>>>

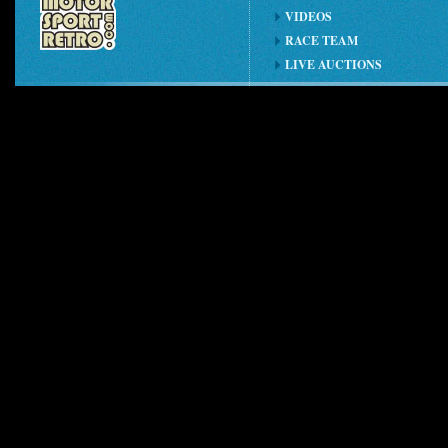
VIDEOS
RACE TEAM
LIVE AUCTIONS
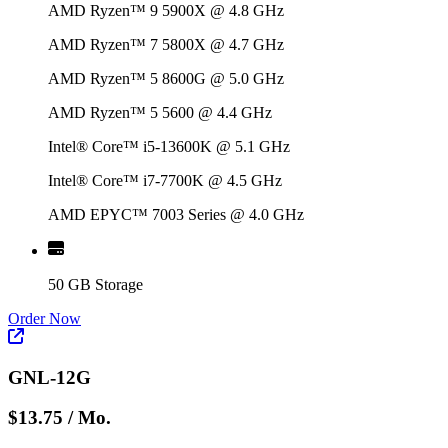
AMD Ryzen™ 9 5900X @ 4.8 GHz
AMD Ryzen™ 7 5800X @ 4.7 GHz
AMD Ryzen™ 5 8600G @ 5.0 GHz
AMD Ryzen™ 5 5600 @ 4.4 GHz
Intel® Core™ i5-13600K @ 5.1 GHz
Intel® Core™ i7-7700K @ 4.5 GHz
AMD EPYC™ 7003 Series @ 4.0 GHz
50 GB Storage
Order Now
GNL-12G
$13.75
/ Mo.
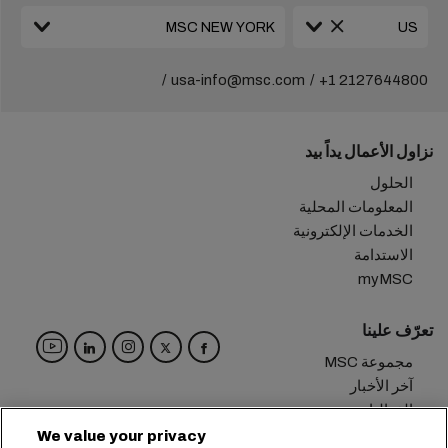
usa-info@msc.com
+1 2127644800
نزاول الأعمال يداً بيد
الحلول
المعلومات المحلية
الخدمات الإلكترونية
الاستدامة
myMSC
تعرّف علينا
مجموعة MSC
آخر الأخبار
الفعاليات
مدوّنة
We value your privacy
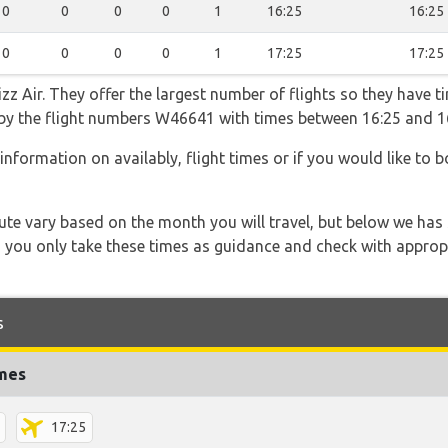
0
0
0
0
1
16:25
16:25
0
0
0
0
1
17:25
17:25
z Air. They offer the largest number of flights so they have ti
go by the flight numbers W46641 with times between 16:25 and 1
information on availably, flight times or if you would like to b
 route vary based on the month you will travel, but below we
 you only take these times as guidance and check with appropri
s
imes
17:25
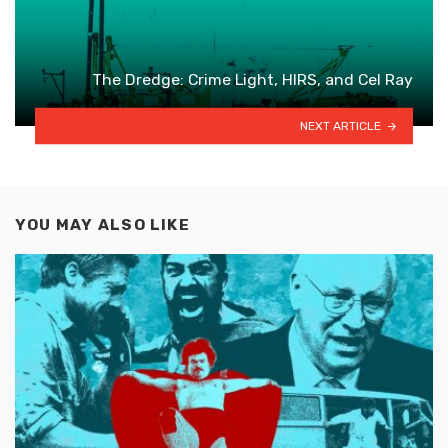
The Dredge: Crime Light, HIRS, and Cel Ray
NEXT ARTICLE
YOU MAY ALSO LIKE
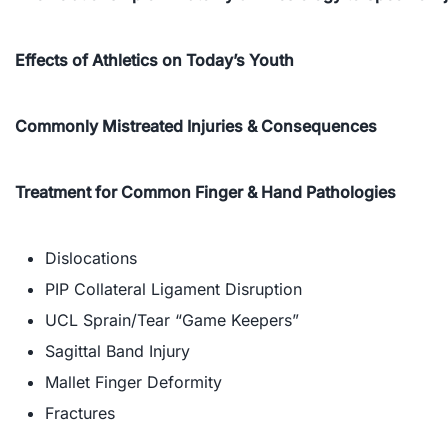
Effects of Athletics on Today’s Youth
Commonly Mistreated Injuries & Consequences
Treatment for Common Finger & Hand Pathologies
Dislocations
PIP Collateral Ligament Disruption
UCL Sprain/Tear “Game Keepers”
Sagittal Band Injury
Mallet Finger Deformity
Fractures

<<<

Assigned task —
Pick out each line in the items above that contains the word "Core" and copy those lines.

Answer to the exercise —
Intel® Core™ i5-13600K @ 5.1 GHz
Intel® Core™ i7-7700K @ 4.5 GHz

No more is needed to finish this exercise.